Suppose you have a solution to (1) above: that is, you have an $(a,b)$ pair that satisfies $$a^Tx_i+b>0 ~~ \forall i=1,\dots, M, \quad a^Ty_i+b<0 ~~\forall i=1,\dots, N$$ Well, those inequalities still hold if we multiply them by any positive value $\alpha$. Put another way, for any $\alpha>0$, $(\bar{a},\bar{b})\triangleq (\alpha a,\alpha b)$ also satisfies those same inequalities. In fact, $(\bar{a},\bar{b})$ describe the same hyperplane.
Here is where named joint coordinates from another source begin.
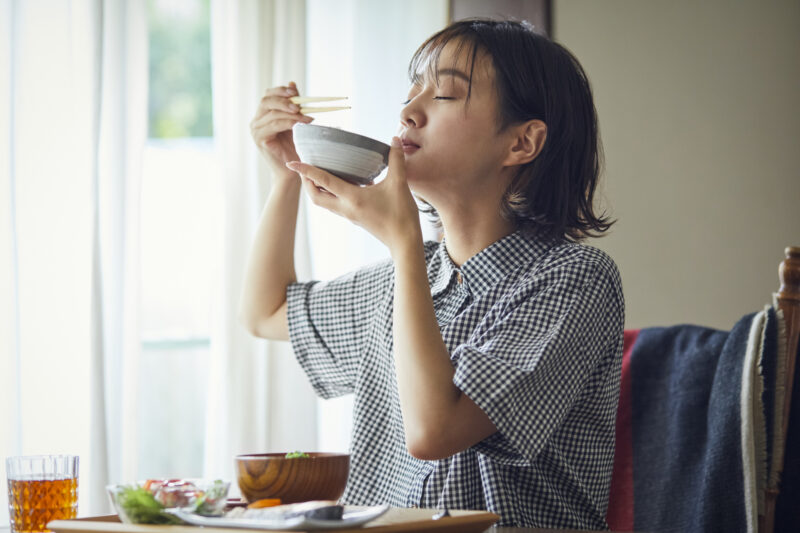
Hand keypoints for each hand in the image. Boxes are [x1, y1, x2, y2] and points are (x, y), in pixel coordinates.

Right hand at [249, 82, 313, 182]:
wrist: (291, 170)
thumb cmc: (293, 147)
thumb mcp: (295, 121)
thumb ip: (293, 104)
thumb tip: (292, 83)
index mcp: (263, 114)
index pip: (268, 95)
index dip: (280, 90)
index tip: (295, 91)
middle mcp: (256, 120)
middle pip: (266, 101)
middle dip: (284, 100)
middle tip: (299, 105)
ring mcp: (256, 130)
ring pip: (272, 113)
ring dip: (291, 114)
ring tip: (307, 118)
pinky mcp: (259, 139)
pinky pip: (274, 125)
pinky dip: (288, 123)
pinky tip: (300, 125)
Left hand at [285, 137, 421, 252]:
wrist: (404, 242)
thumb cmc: (401, 215)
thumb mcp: (399, 184)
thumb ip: (396, 160)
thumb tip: (394, 139)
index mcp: (352, 198)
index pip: (323, 181)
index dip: (306, 171)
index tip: (292, 163)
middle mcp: (345, 208)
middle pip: (315, 197)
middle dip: (306, 182)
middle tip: (305, 167)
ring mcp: (348, 214)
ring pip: (324, 202)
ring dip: (317, 189)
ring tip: (318, 172)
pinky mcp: (354, 218)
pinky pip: (335, 204)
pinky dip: (330, 193)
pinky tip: (341, 182)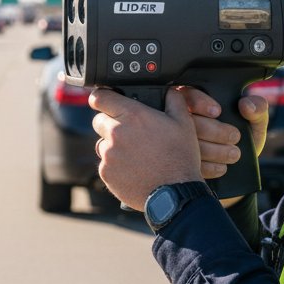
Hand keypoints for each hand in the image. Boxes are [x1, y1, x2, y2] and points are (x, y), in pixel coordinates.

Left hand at [89, 87, 202, 210]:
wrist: (175, 193)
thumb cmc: (180, 157)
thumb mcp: (184, 124)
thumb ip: (174, 101)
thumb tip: (171, 90)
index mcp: (133, 116)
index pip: (100, 98)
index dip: (102, 98)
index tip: (105, 100)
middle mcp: (116, 133)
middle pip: (99, 121)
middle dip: (109, 123)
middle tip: (128, 132)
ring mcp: (109, 155)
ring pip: (102, 144)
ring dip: (112, 146)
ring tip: (133, 154)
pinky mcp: (106, 174)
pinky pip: (105, 165)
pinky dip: (115, 166)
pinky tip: (133, 169)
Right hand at [180, 88, 270, 181]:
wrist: (239, 165)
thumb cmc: (245, 136)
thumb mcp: (255, 121)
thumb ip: (257, 107)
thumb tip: (245, 105)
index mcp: (199, 103)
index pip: (188, 94)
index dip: (200, 102)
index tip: (217, 111)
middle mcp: (183, 120)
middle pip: (186, 120)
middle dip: (213, 130)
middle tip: (234, 137)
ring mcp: (178, 143)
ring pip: (186, 144)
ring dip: (213, 150)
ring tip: (233, 153)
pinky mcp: (179, 163)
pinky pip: (186, 164)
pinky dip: (207, 166)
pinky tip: (222, 167)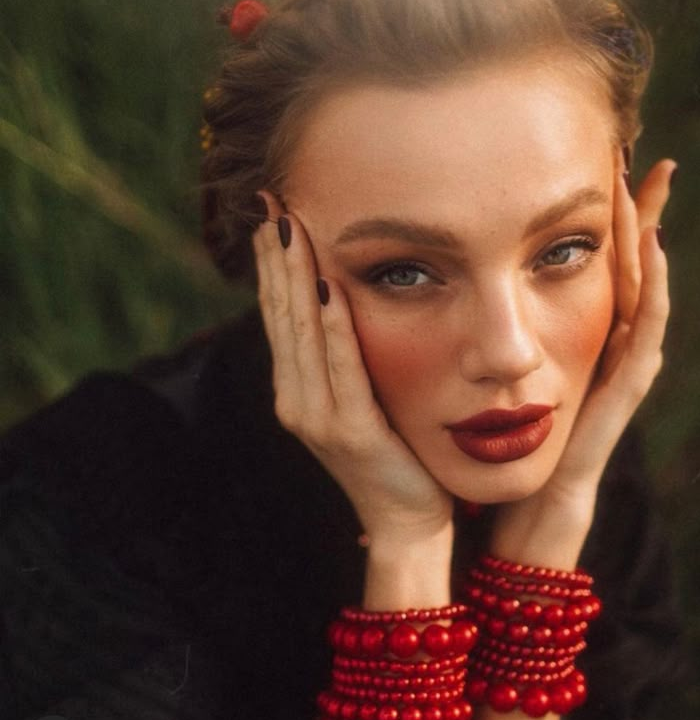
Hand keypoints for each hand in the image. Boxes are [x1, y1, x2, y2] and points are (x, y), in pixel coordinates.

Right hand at [252, 192, 453, 545]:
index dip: (273, 263)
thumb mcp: (358, 397)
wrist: (407, 518)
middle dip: (277, 257)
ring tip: (289, 228)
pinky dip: (333, 327)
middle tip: (272, 201)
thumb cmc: (392, 452)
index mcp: (297, 388)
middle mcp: (296, 398)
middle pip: (282, 314)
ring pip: (302, 333)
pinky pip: (342, 369)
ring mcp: (317, 417)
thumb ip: (343, 356)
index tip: (274, 214)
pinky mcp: (350, 432)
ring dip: (294, 277)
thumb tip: (341, 299)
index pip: (280, 313)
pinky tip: (329, 286)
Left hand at [491, 157, 674, 563]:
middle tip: (642, 158)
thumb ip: (478, 342)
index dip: (597, 224)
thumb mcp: (491, 380)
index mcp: (568, 343)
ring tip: (650, 187)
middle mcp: (601, 352)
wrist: (524, 514)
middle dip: (634, 216)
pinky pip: (645, 340)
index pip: (588, 271)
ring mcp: (616, 374)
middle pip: (625, 273)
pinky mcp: (618, 399)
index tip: (594, 167)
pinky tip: (653, 252)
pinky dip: (655, 295)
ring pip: (643, 295)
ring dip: (647, 240)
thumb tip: (435, 298)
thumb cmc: (503, 449)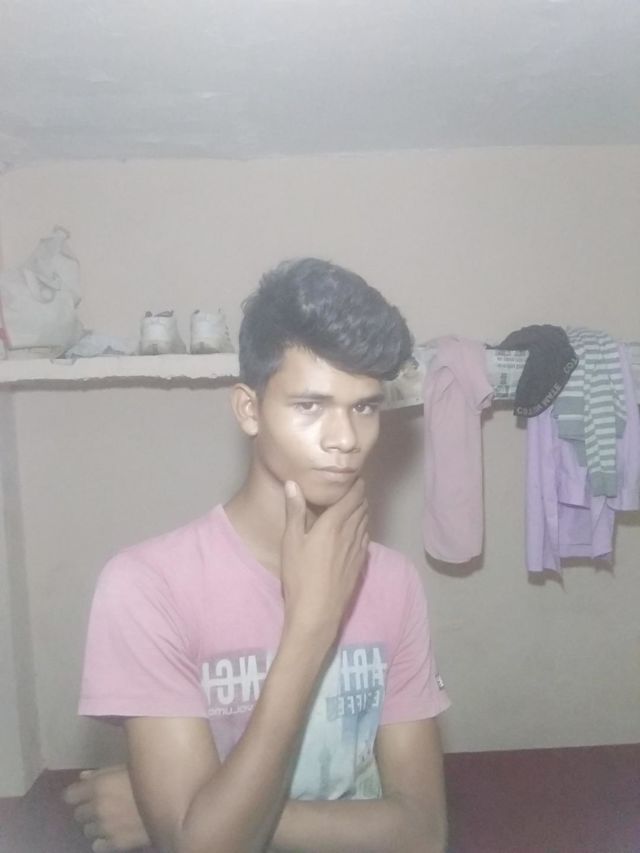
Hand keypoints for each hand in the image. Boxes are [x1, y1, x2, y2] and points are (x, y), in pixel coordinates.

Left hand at [62, 765, 149, 851]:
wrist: (173, 800)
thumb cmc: (151, 775)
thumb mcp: (127, 767)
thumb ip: (103, 773)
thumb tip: (83, 777)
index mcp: (98, 786)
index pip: (69, 795)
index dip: (76, 794)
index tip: (83, 792)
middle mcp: (97, 808)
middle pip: (78, 814)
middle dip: (87, 808)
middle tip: (102, 803)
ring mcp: (105, 828)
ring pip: (87, 830)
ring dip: (96, 824)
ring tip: (111, 817)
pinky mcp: (115, 844)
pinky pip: (97, 844)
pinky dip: (103, 838)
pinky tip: (115, 830)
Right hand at [280, 478, 368, 643]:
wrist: (317, 611)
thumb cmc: (299, 574)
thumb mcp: (291, 541)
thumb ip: (294, 510)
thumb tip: (293, 483)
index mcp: (333, 523)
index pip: (352, 497)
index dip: (356, 484)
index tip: (354, 476)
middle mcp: (350, 532)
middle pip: (362, 507)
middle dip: (360, 495)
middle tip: (354, 487)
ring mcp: (358, 549)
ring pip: (366, 521)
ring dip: (363, 510)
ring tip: (357, 504)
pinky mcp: (360, 563)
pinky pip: (366, 537)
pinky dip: (363, 527)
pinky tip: (357, 529)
There is a degree of freedom here that we can adjust without changing the solution.

So now let's go back to your original solution $(a,b)$ and perform this computation: $$\beta_x \triangleq \min_i a^T x_i + b, \quad \beta_y \triangleq \max_i a^T y_i + b, \quad \beta \triangleq \min\{\beta_x,-\beta_y\}$$ It should be clear that $\beta_x>0$, $\beta_y<0$, and $\beta>0.$ Now let's define $(\bar{a},\bar{b})=(\beta^{-1}a,\beta^{-1} b)$. Then $$ \bar{a}^T x_i + \bar{b} = \beta^{-1} (a^T x_i + b) \geq \beta^{-1} \min_j (a^T x_j + b) = \beta^{-1} \beta_x \geq 1 \quad \forall i=1,\dots, M$$ $$ \bar{a}^T y_i + \bar{b} = \beta^{-1} (a^T y_i + b) \leq \beta^{-1} \max_j (a^T y_j + b) = \beta^{-1} \beta_y\leq -1 \quad \forall i=1,\dots, N$$ Eliminating the intermediate results above, we have just shown that $$ \bar{a}^T x_i + \bar{b} \geq 1 ~~ \forall i=1,\dots, M, \quad \bar{a}^T y_i + \bar{b} \leq -1 ~~ \forall i=1,\dots, N$$ which is exactly the model proposed in (2). So: given any solution to (1), we can readily construct a solution to (2).
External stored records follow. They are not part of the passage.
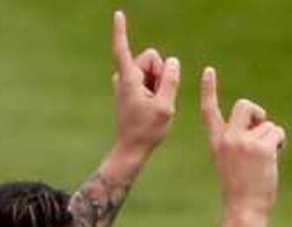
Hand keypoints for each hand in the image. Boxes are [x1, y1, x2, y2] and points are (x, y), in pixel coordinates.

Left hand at [111, 10, 178, 155]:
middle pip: (152, 57)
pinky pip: (151, 78)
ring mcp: (127, 82)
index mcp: (129, 79)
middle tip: (159, 98)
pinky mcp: (131, 88)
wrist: (131, 149)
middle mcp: (124, 77)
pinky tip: (153, 105)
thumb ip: (171, 80)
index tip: (118, 13)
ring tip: (155, 104)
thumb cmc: (146, 131)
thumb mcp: (165, 106)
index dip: (121, 31)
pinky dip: (156, 88)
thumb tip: (173, 61)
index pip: (122, 49)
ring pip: (154, 68)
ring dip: (160, 82)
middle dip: (162, 72)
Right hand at [201, 67, 286, 217]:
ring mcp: (244, 142)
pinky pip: (277, 132)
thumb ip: (240, 140)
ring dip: (271, 138)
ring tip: (265, 160)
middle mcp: (228, 138)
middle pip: (244, 105)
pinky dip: (280, 143)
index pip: (209, 111)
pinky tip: (273, 159)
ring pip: (267, 124)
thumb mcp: (232, 161)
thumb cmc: (241, 189)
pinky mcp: (261, 147)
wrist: (244, 208)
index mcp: (217, 142)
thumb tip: (263, 124)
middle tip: (261, 129)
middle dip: (257, 113)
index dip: (209, 89)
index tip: (209, 70)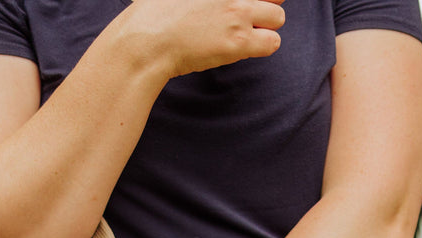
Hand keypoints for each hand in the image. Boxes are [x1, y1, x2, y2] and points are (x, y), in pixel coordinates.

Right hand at [113, 0, 285, 79]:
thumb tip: (214, 4)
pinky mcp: (238, 41)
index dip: (256, 0)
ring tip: (243, 36)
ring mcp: (238, 13)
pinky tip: (242, 48)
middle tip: (245, 19)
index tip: (247, 7)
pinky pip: (272, 42)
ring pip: (277, 18)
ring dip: (265, 28)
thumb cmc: (151, 15)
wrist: (144, 43)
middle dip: (262, 8)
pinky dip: (263, 46)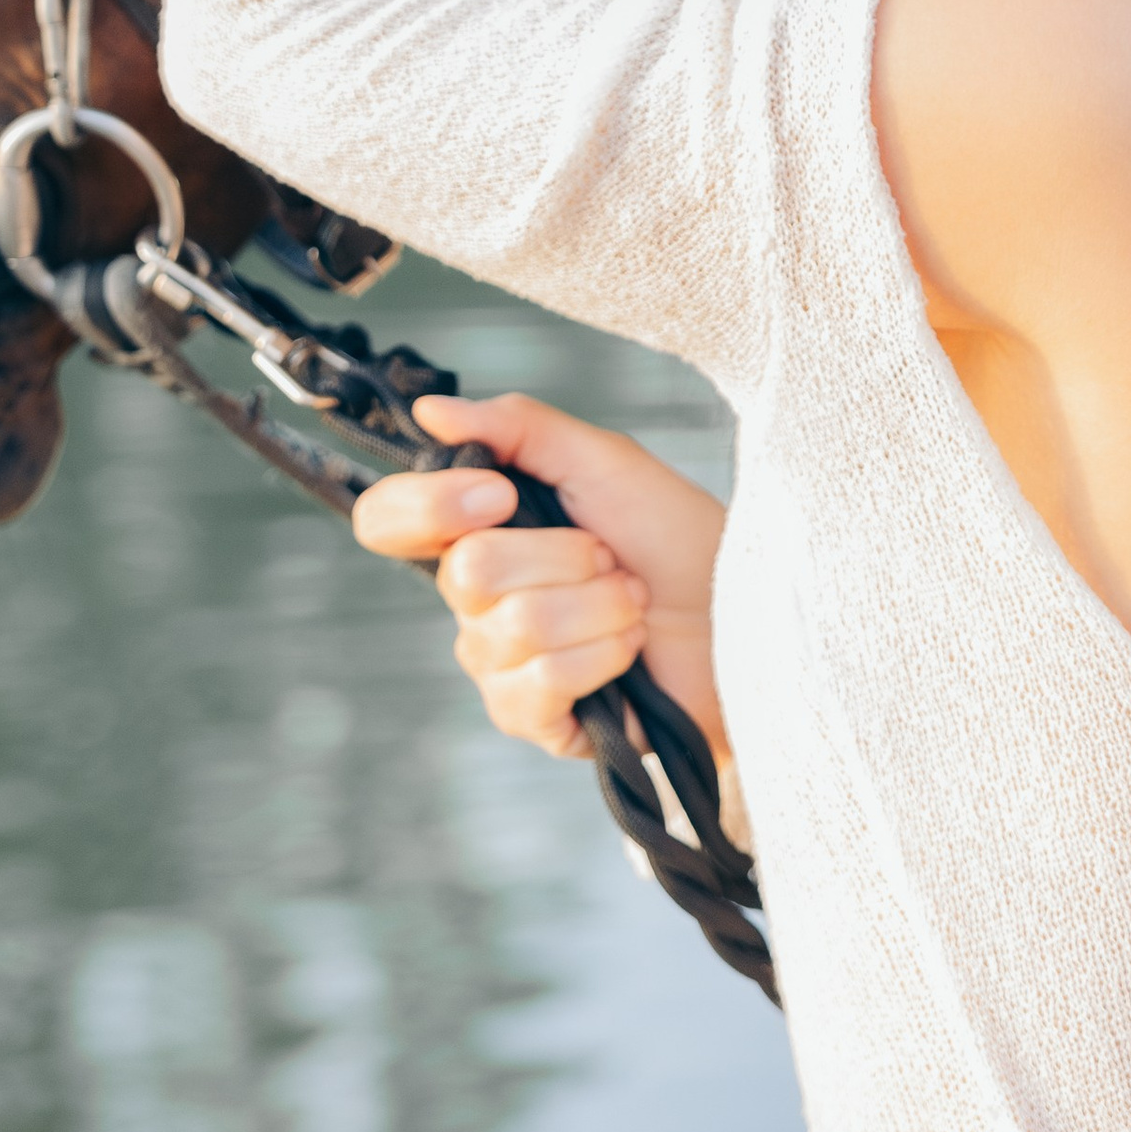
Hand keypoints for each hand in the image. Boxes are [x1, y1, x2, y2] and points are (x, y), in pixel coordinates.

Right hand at [348, 390, 728, 763]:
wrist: (742, 614)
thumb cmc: (674, 535)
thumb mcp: (603, 460)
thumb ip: (518, 427)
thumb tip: (430, 413)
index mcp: (479, 528)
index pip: (388, 521)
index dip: (431, 506)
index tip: (501, 495)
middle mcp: (474, 599)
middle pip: (466, 572)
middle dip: (564, 556)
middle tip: (609, 556)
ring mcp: (498, 663)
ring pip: (512, 627)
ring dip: (598, 606)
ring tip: (631, 602)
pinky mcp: (533, 718)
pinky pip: (539, 683)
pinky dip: (602, 655)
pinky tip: (628, 653)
Going the other way is easy. After all, if you have a pair $(a,b)$ that satisfies (2), it already satisfies (1). No transformation at all is necessary.
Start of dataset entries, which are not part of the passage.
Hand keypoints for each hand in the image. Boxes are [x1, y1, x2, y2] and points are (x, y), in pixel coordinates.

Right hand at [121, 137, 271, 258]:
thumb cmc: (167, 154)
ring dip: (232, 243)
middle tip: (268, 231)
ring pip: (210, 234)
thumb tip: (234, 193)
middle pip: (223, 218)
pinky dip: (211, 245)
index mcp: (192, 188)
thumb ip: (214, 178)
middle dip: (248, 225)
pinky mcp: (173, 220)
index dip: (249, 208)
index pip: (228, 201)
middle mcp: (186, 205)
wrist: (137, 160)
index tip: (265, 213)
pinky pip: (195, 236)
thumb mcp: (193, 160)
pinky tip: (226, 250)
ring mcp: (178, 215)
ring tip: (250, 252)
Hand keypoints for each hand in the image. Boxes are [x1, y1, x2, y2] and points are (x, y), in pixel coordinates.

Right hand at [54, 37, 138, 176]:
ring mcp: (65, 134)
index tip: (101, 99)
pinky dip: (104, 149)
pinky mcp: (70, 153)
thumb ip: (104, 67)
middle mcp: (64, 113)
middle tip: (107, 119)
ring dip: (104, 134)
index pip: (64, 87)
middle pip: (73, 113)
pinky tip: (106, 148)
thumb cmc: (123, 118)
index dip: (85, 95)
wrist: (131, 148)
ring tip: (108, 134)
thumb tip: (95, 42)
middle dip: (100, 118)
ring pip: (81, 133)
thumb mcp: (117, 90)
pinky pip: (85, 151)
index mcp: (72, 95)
We have shown, then, that any solution to (1) readily leads to a solution for (2). And any solution to (2) readily leads to a solution to (1)---in fact, it already is a solution to (1). Thus the two formulations are equivalent. You will not lose points in that $[-1,+1]$ region if you solve (2) instead of (1).

Why do we care?

It's not just that (1) and (2) are equivalent. We actually prefer to solve (2) in practice. Remember, numerical solvers cannot guarantee that your inequalities are solved exactly. You have to be willing to tolerate a certain amount of numerical error.

When you pass model (1) to a solver, what you're really asking it to solve is something like this: $$a^Tx_i+b>-\epsilon ~~ \forall i=1,\dots, M, \quad a^Ty_i+b<+\epsilon~~\forall i=1,\dots, N$$ for some small, positive numerical tolerance $\epsilon$. The problem is that $(a,b)=(0,0)$ trivially satisfies these inequalities. So as far as the solver is concerned, $(0,0)$ is a perfectly acceptable solution to this model! Of course, for you, it is perfectly worthless.

Now, you can say "well, why not just prevent the solver from picking zero exactly?". Well, it's not just exact zero that is the problem---any value of $(a,b)$ that is sufficiently small will cause the inequalities to be trivially satisfied.

In contrast, consider model (2). When you account for numerical error, what it is really solving is this: $$a^Tx_i+b\geq 1-\epsilon ~~ \forall i=1,\dots, M, \quad a^Ty_i+b\leq -1+\epsilon~~\forall i=1,\dots, N$$ Now, as long as $\epsilon<1$, any solution that the numerical solver finds is still a valid solution to (1)! It may not satisfy $\leq 1$ and $\geq -1$ exactly, but it will satisfy $< 0$ and $> 0$, which is what you really wanted in the first place.

The bottom line: the normalization step that converts your model from (1) to (2) is not arbitrary at all, it has real numerical consequences.

And yes, you don't have to pick 1. You can pick 2, 0.5, whatever. You just have to pick something nonzero---well, try and pick something larger than $\epsilon$ and smaller than $1/\epsilon$, of course!